The two decision trees had similar performances but the second tree with the exclusion of ‘instant’ had poorer performance on both the training (66% vs 63% accuracy) and the test data (64% vs 60%). Both models have slightly higher bias, poorer performance on the test data but the second model more so.

The decision tree had about the same variance as the decision trees but suffered from lower bias, the training accuracy was 64% and the test accuracy was 63%. So, the decision tree gives us a more generalizable classification model.

Random Forest solves some of the ‘Bad’ parts of Decision Trees that the article talks about. Random Forest abstracts away the ‘Complexity’, you aren’t trying to understand a physical representation of the decision making. You are just given a classification prediction, which may ultimately be what you need to make a decision. You don’t have to worry about data ‘Evolution’, as you get more data you just retrain your trees and get new predictions.

Random Forest also deals with some of the ‘Ugly’ parts of Decision Trees. A Random Forest model has high ‘Usability’, it isn’t a static diagram like a Decision Tree. It is ‘Mobile’ and ‘Everywhere’, you can use it anywhere regardless of the device. It can be ‘Integrated’ into the back end of any application.
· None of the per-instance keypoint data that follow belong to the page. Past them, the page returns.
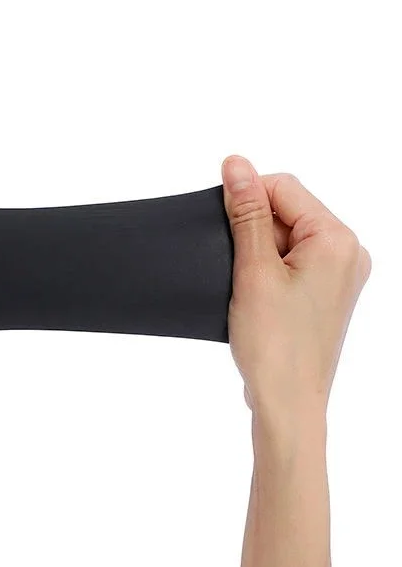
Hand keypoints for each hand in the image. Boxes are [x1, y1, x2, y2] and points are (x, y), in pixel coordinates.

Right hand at [221, 155, 370, 426]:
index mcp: (338, 240)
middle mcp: (347, 252)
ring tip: (246, 285)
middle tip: (237, 269)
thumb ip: (245, 212)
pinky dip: (265, 269)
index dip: (245, 199)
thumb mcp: (253, 270)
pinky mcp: (324, 293)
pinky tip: (252, 294)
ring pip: (285, 237)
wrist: (287, 403)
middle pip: (286, 211)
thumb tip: (236, 163)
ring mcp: (338, 275)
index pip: (284, 187)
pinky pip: (290, 262)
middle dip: (251, 230)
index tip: (219, 225)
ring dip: (256, 252)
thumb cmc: (274, 345)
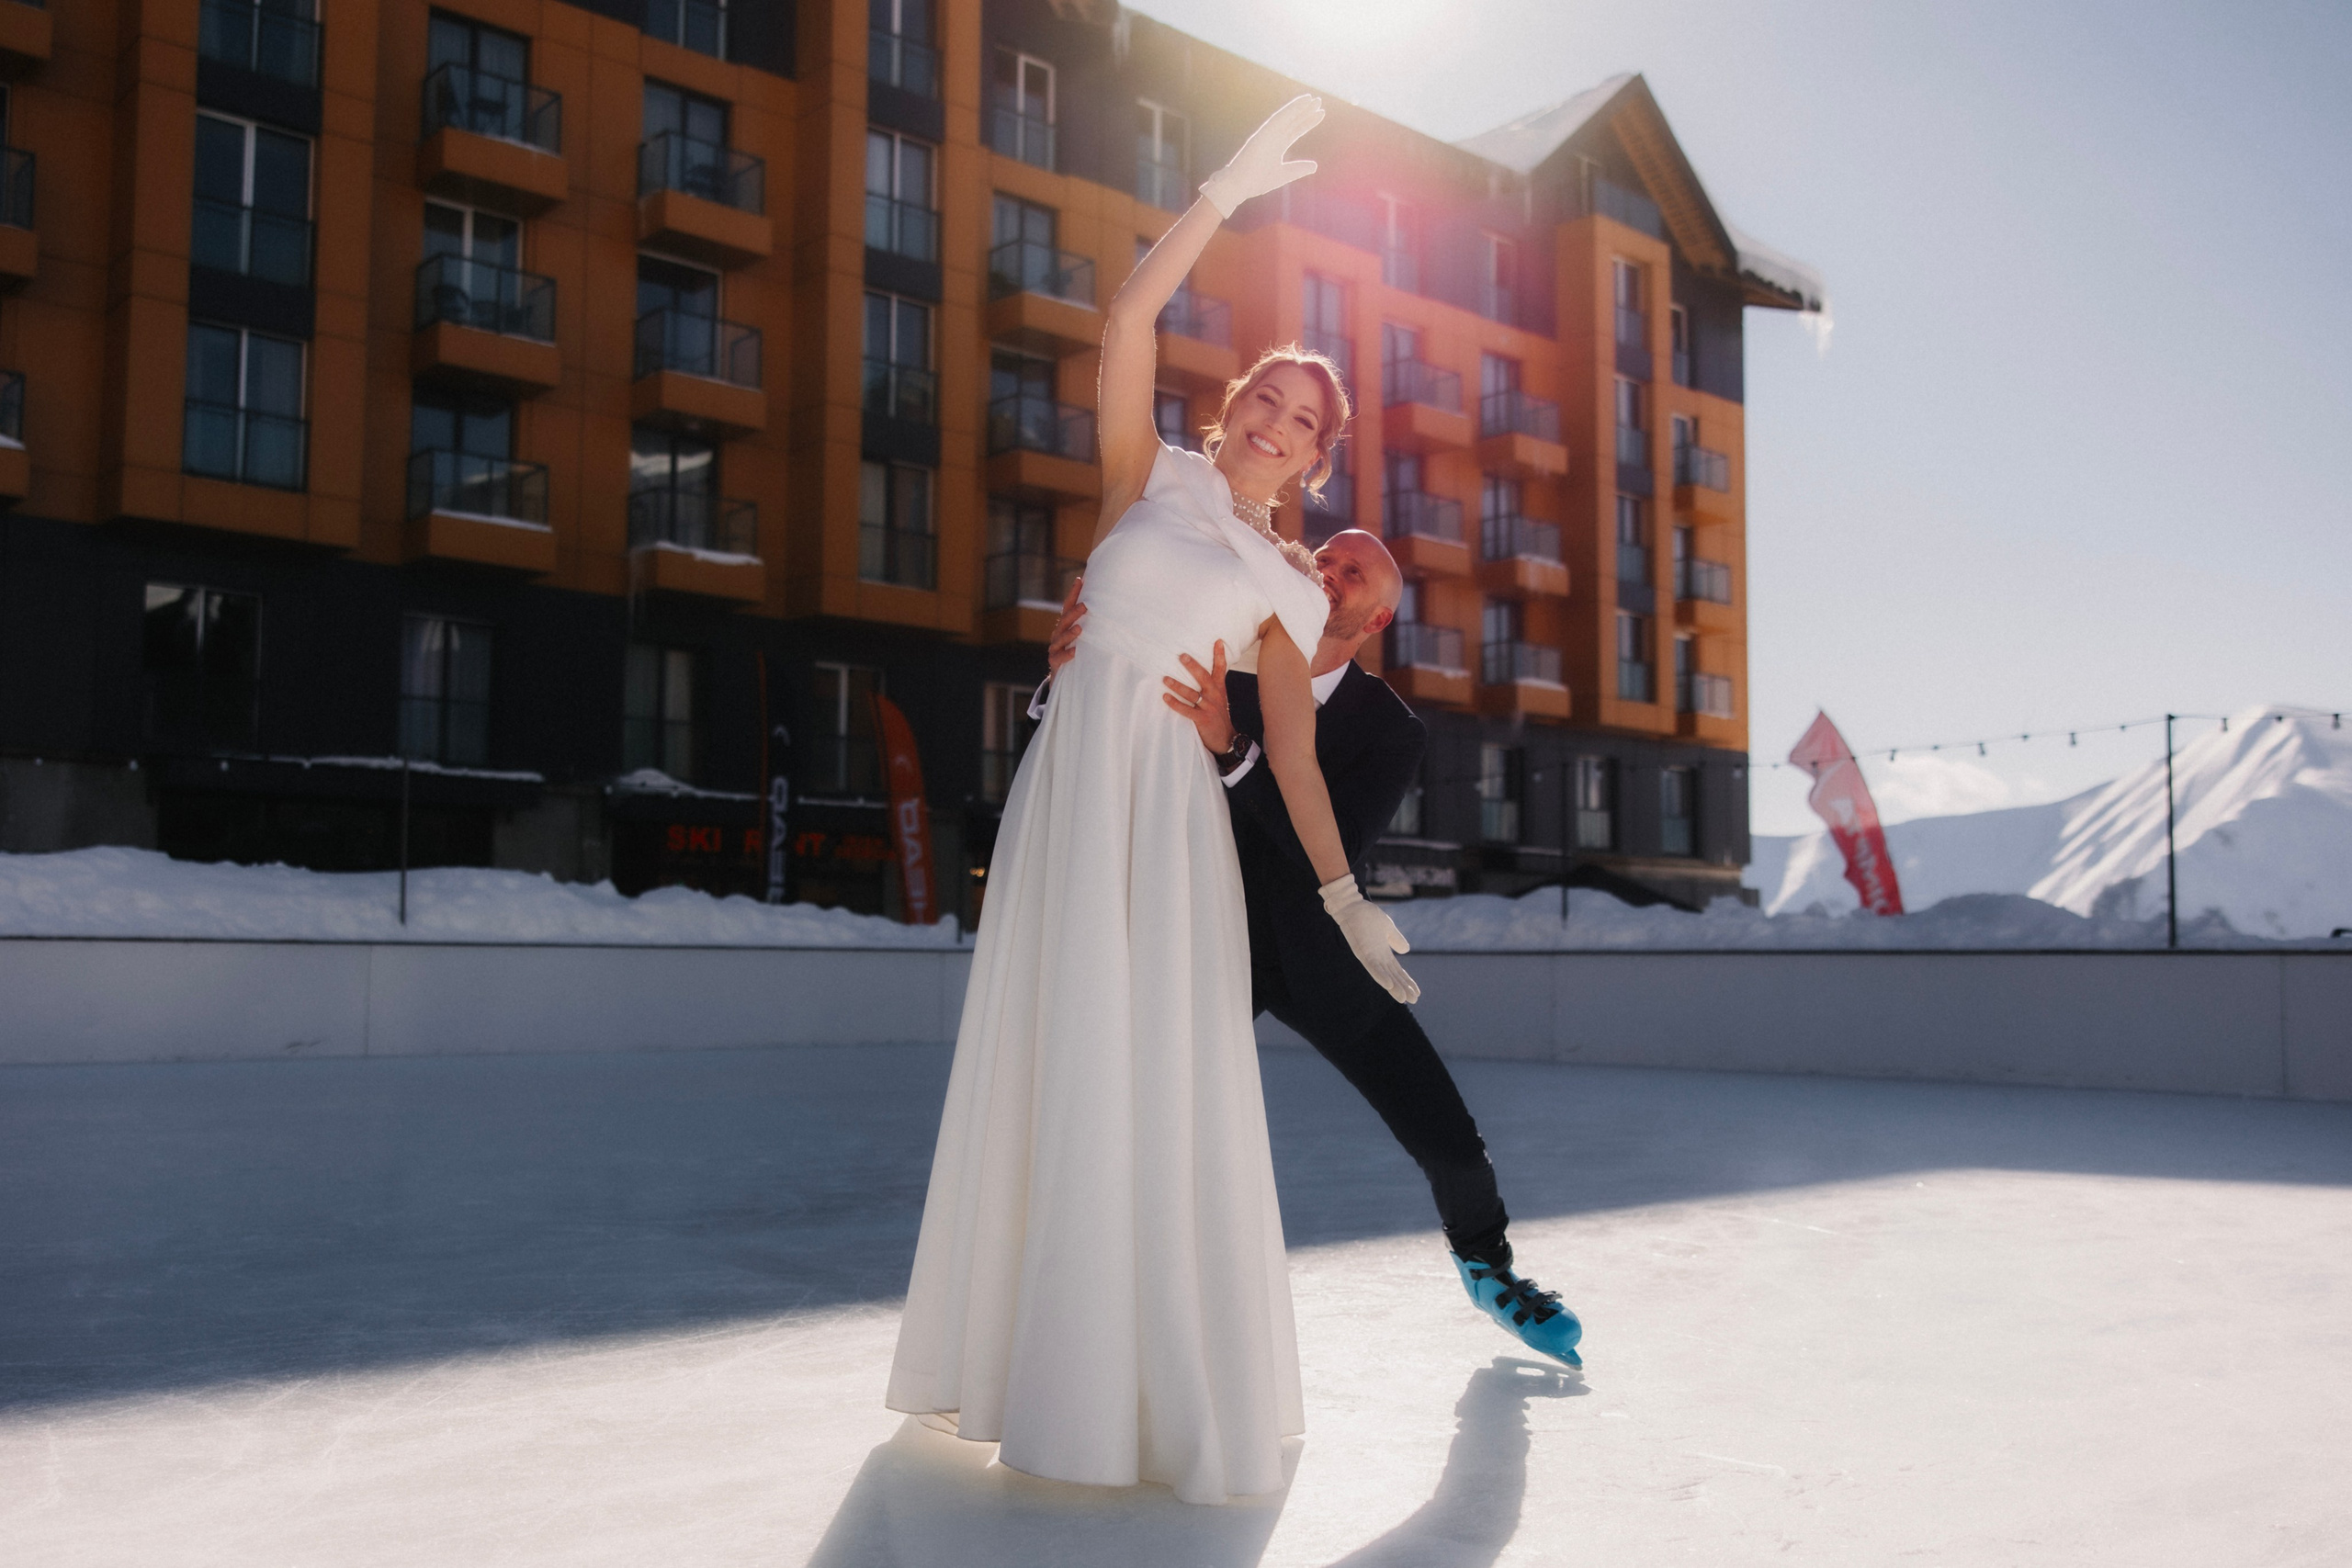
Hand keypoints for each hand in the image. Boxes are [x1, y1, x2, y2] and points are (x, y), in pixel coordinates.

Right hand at [1044, 574, 1084, 678]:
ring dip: (1070, 633)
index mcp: (1065, 625)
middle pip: (1065, 620)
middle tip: (1085, 605)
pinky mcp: (1054, 661)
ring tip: (1079, 629)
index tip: (1080, 580)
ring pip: (1060, 638)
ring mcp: (1055, 647)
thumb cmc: (1078, 652)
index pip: (1068, 606)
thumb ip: (1091, 624)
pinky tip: (1075, 652)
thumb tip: (1111, 608)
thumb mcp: (1084, 637)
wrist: (1064, 677)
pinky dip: (1067, 654)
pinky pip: (1059, 657)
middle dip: (1074, 613)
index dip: (1073, 593)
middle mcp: (1058, 633)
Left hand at [1161, 641, 1236, 754]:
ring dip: (1177, 685)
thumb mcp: (1220, 698)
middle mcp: (1214, 695)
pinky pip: (1186, 710)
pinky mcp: (1202, 719)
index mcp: (1219, 688)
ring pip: (1191, 693)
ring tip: (1165, 679)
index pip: (1221, 669)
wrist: (1225, 739)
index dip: (1219, 655)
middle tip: (1181, 656)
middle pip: (1203, 677)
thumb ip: (1212, 685)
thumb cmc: (1218, 716)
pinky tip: (1165, 697)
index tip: (1217, 641)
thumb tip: (1200, 671)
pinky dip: (1175, 703)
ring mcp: (1208, 707)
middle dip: (1192, 666)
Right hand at [1198, 95, 1323, 218]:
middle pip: (1292, 121)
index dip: (1307, 122)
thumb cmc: (1257, 181)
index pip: (1295, 130)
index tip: (1320, 113)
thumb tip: (1315, 166)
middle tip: (1318, 102)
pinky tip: (1301, 103)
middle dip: (1305, 111)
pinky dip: (1290, 110)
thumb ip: (1298, 169)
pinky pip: (1279, 119)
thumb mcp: (1284, 174)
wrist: (1239, 186)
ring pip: (1286, 117)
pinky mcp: (1263, 133)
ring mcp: (1267, 134)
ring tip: (1312, 99)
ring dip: (1299, 107)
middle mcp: (1272, 137)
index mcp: (1276, 145)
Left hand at [1319, 873, 1419, 1004]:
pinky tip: (1388, 985)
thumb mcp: (1388, 928)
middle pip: (1392, 977)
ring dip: (1393, 987)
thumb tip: (1406, 950)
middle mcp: (1377, 958)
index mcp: (1384, 953)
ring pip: (1383, 975)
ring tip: (1403, 998)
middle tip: (1414, 1000)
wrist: (1353, 906)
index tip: (1417, 993)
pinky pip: (1371, 966)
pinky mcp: (1362, 951)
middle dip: (1403, 988)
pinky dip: (1380, 976)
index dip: (1407, 982)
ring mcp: (1369, 956)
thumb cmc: (1367, 916)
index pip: (1397, 971)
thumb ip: (1396, 939)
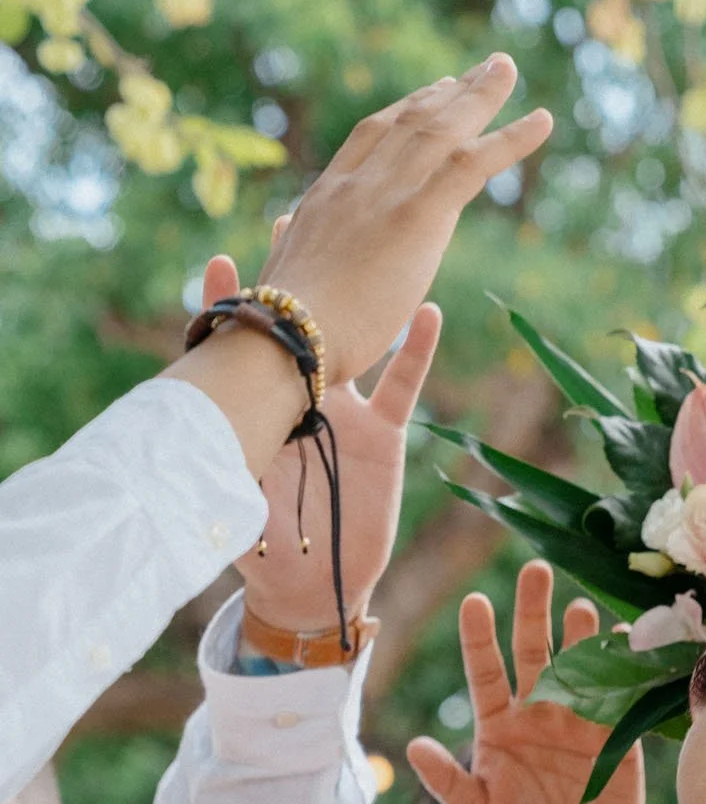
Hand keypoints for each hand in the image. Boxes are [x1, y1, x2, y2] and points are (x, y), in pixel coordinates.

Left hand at [197, 253, 441, 632]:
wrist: (304, 588)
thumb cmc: (256, 544)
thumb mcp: (225, 484)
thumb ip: (213, 441)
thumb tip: (179, 410)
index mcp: (265, 404)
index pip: (255, 340)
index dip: (248, 296)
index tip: (234, 249)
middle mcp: (306, 396)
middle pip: (310, 326)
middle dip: (311, 275)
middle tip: (310, 215)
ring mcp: (348, 412)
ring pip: (362, 341)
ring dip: (371, 297)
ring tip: (379, 245)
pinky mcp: (384, 437)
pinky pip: (404, 385)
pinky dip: (417, 349)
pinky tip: (429, 311)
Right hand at [263, 58, 550, 384]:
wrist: (284, 338)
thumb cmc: (280, 327)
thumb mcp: (285, 273)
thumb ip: (293, 244)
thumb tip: (287, 227)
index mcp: (326, 198)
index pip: (371, 139)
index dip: (404, 113)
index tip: (431, 94)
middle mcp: (356, 184)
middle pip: (410, 122)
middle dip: (449, 93)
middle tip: (483, 70)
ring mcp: (385, 195)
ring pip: (441, 130)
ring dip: (481, 96)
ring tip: (507, 68)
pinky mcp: (415, 216)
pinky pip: (472, 165)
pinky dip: (512, 140)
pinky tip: (543, 121)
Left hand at [407, 564, 646, 803]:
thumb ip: (448, 781)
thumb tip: (414, 747)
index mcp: (499, 726)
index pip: (486, 673)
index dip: (481, 639)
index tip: (474, 604)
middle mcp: (539, 714)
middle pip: (534, 652)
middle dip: (533, 612)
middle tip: (534, 572)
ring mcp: (578, 723)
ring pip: (578, 667)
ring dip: (579, 637)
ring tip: (580, 608)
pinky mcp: (615, 741)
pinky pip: (619, 700)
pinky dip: (624, 671)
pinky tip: (626, 641)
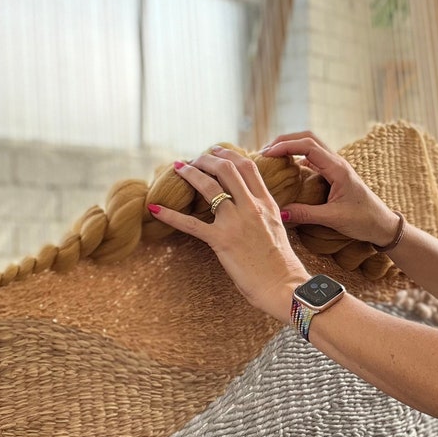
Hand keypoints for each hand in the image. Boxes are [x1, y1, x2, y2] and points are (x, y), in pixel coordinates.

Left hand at [149, 148, 308, 321]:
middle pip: (227, 169)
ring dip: (191, 173)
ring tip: (178, 168)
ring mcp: (236, 222)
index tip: (216, 151)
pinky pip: (190, 224)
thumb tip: (253, 205)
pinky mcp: (221, 241)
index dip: (229, 154)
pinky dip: (170, 215)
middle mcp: (252, 207)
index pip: (247, 167)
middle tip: (193, 159)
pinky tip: (154, 208)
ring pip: (209, 187)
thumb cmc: (281, 263)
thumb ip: (264, 212)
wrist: (283, 285)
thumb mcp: (276, 227)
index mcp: (266, 203)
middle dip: (206, 159)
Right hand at [261, 132, 400, 247]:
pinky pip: (313, 159)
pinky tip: (285, 168)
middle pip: (307, 138)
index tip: (266, 154)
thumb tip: (280, 212)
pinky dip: (297, 157)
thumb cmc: (364, 220)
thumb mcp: (334, 218)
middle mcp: (337, 162)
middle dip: (285, 140)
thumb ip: (306, 214)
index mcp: (338, 168)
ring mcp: (335, 167)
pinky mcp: (334, 174)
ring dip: (291, 146)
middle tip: (264, 152)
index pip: (307, 146)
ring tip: (271, 157)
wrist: (383, 224)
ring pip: (310, 146)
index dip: (285, 146)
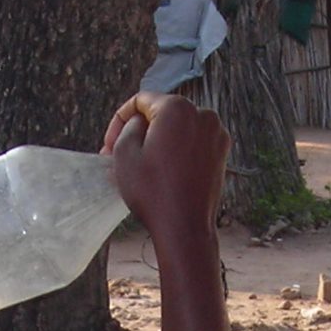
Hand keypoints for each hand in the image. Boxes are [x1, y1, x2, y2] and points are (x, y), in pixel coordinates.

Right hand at [102, 94, 228, 242]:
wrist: (184, 228)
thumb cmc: (152, 192)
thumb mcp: (124, 153)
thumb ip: (129, 125)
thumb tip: (139, 121)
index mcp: (177, 107)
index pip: (140, 102)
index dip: (119, 121)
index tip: (109, 146)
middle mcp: (202, 114)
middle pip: (160, 114)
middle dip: (139, 132)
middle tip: (119, 157)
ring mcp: (216, 133)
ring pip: (177, 129)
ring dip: (157, 142)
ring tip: (141, 166)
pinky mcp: (222, 152)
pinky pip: (192, 143)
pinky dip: (176, 151)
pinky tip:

It gives you good out of the box performance so you don’t need to be a ‘Coding’ expert to use it. You have the accuracy of your models as a ‘Measure’ of performance,

You do loose some of the things that make Decision Trees great with Random Forest. Decision trees are easy to ‘Understand’ and ‘Come naturally’ because it is similar to how people thing about complex choices. It as can serve as documentation which to me is very attractive. I often work on long running project and the ability to look at code and see the decision making baked into reduces the cognitive burden of revisiting an old project. I think that there are use cases for both, it just depends on which benefit is most important for a project.